◆ Extract:
↓
Keeru’s simplicity, on the other hand, bars it from such effects. Its readers may be pleased to see Rafique condemn villainies that they too find unacceptable, and in the chapter from Haleema, those familiar with Lahore’s progressive personalities may delight at this shout-out: “Father Francis told me that there are two sisters in Lahore, Asma and Hina, both lawyers, who fight the cases of poor people for free”. But it is less easy to discern where Keeru presents an evolution in the conversations around blasphemy, in the crises of Punjab and the Punjabi peoples. At times, this makes Keeru read like an elaborate campaign document, one that lists and ticks off prejudiced representations with each memory and self-reflection, only to resolve them in the sweet fictive present of Vancouver.
↑
◆ What the task asks: Reproduce the passage on Keeru word for word, beginning with "Keeru’s simplicity, on" and continuing through "present of Vancouver.".

◆ The data:
↓
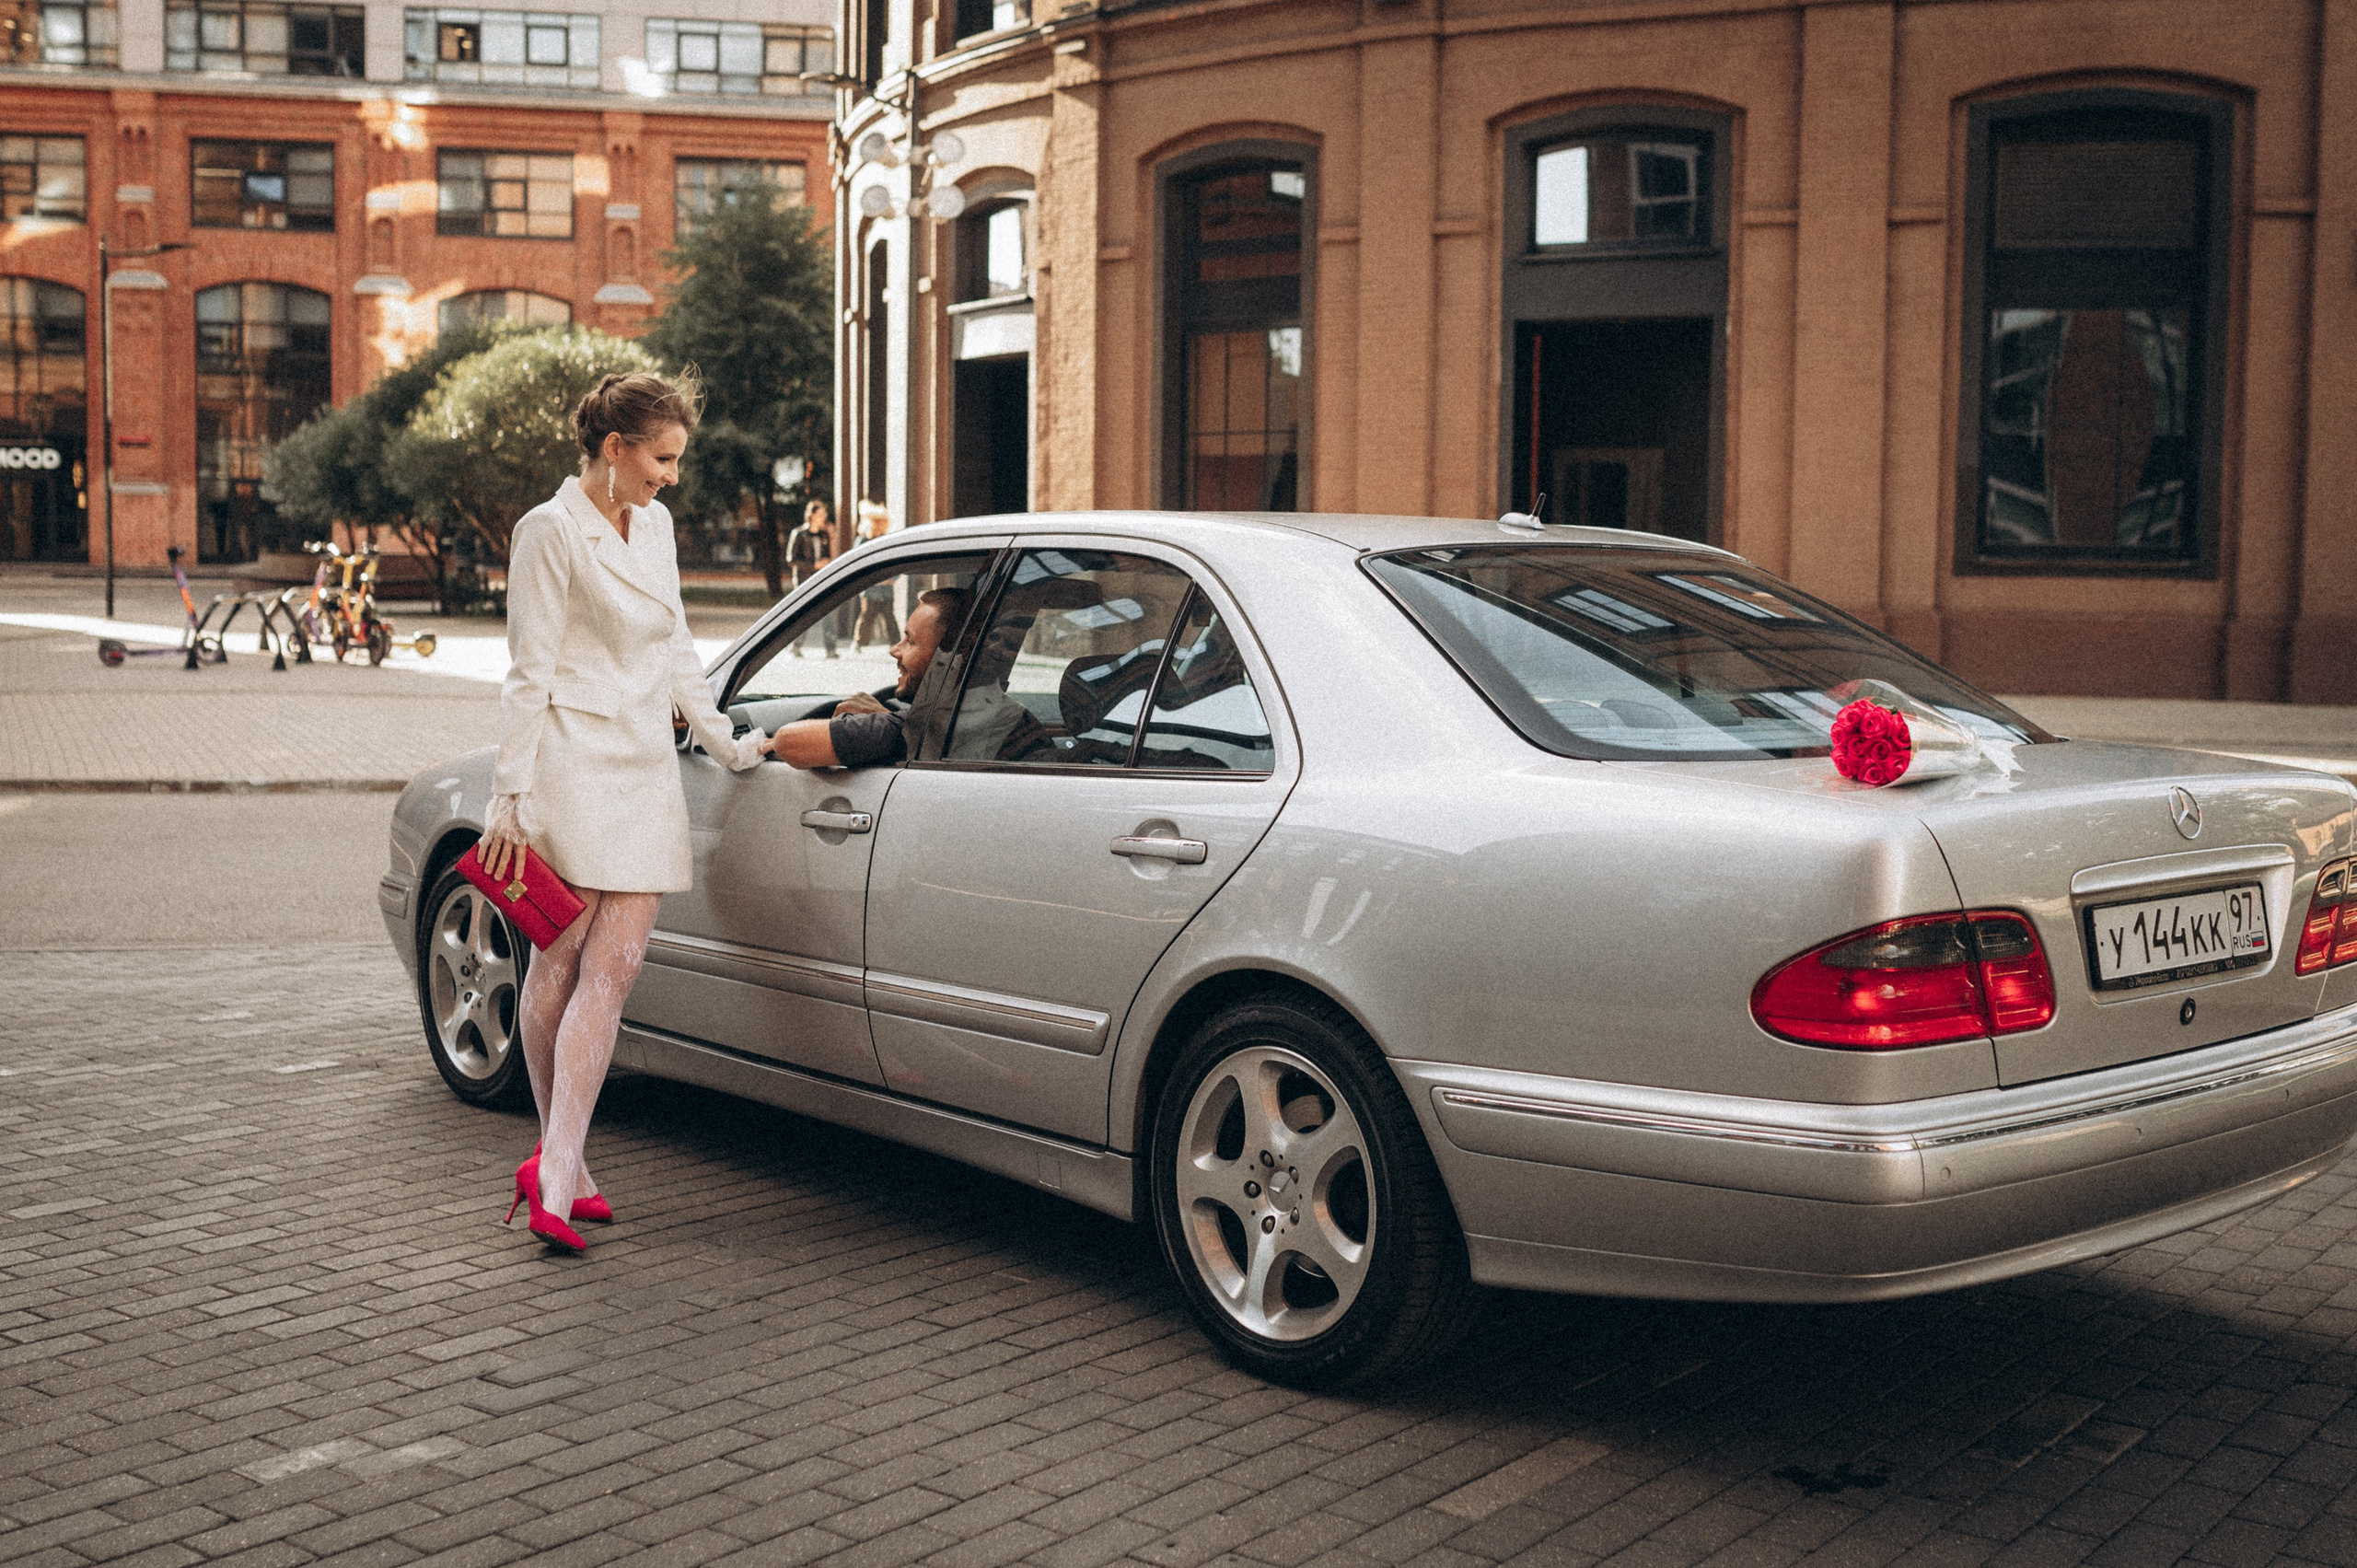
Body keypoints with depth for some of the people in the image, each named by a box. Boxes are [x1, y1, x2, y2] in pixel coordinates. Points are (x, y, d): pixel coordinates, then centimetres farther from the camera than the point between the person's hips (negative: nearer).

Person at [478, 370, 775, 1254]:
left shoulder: (654, 526, 16)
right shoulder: (550, 531, -6)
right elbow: (530, 673, -9)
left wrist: (726, 744, 27)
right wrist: (509, 798, -12)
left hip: (644, 768, 6)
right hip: (572, 767, -6)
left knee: (612, 967, -5)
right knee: (565, 965, -1)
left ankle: (557, 1168, -7)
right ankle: (559, 1171, 5)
↑
◆ Result for this task:
Keeru’s simplicity, on the other hand, bars it from such effects. Its readers may be pleased to see Rafique condemn villainies that they too find unacceptable, and in the chapter from Haleema, those familiar with Lahore’s progressive personalities may delight at this shout-out: “Father Francis told me that there are two sisters in Lahore, Asma and Hina, both lawyers, who fight the cases of poor people for free”. But it is less easy to discern where Keeru presents an evolution in the conversations around blasphemy, in the crises of Punjab and the Punjabi peoples. At times, this makes Keeru read like an elaborate campaign document, one that lists and ticks off prejudiced representations with each memory and self-reflection, only to resolve them in the sweet fictive present of Vancouver.